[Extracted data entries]
====================

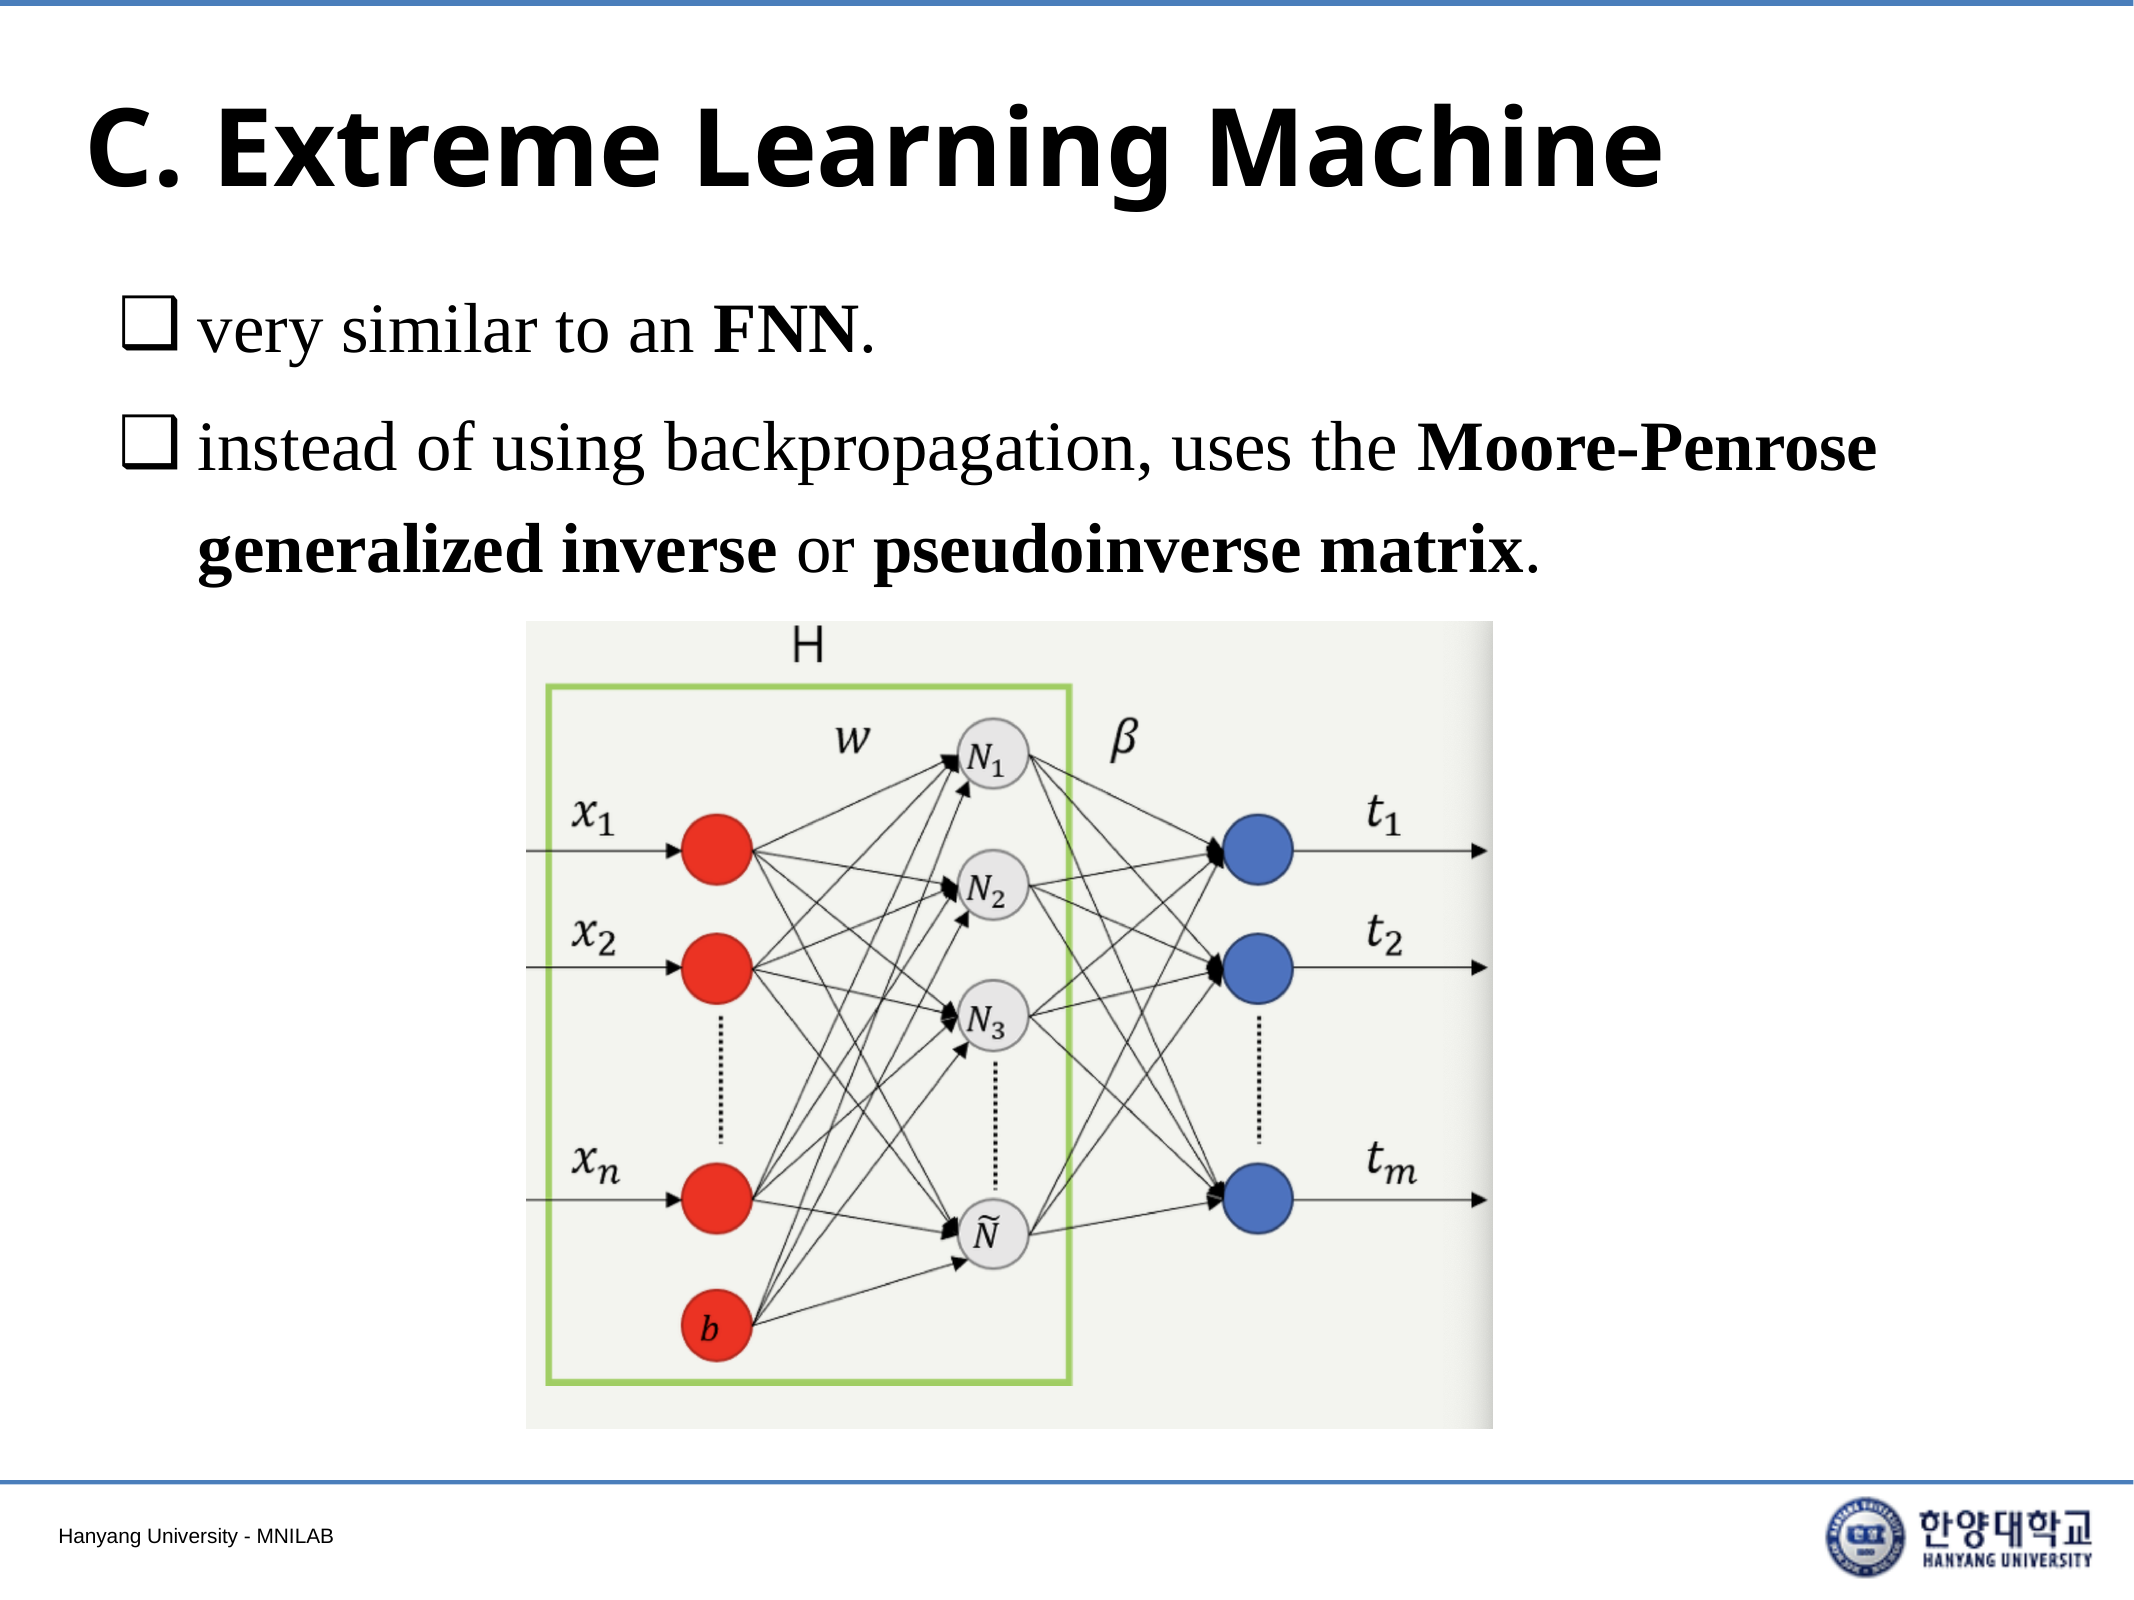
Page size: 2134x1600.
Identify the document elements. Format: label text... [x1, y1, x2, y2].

title C. Extreme Learning Machine [75, 41, 2058, 245]
picture [1797, 1495, 2128, 1581]
list very similar to an FNN. instead of using backpropagation, uses the Moore-Penrose generalized inverse or pseudoinverse matrix. [109, 255, 2113, 1501]
picture [526, 621, 1494, 1430]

====================

# Work to complete
Could you output all the entries above exactly as written, leaving out the pictures?

# Answer to the problem
Page size: 2134x1600.
Identify the document elements. Format: label text... [x1, y1, x2, y2].

title C. Extreme Learning Machine [75, 41, 2058, 245]
picture [1797, 1495, 2128, 1581]
list very similar to an FNN. instead of using backpropagation, uses the Moore-Penrose generalized inverse or pseudoinverse matrix. [109, 255, 2113, 1501]
picture [526, 621, 1494, 1430]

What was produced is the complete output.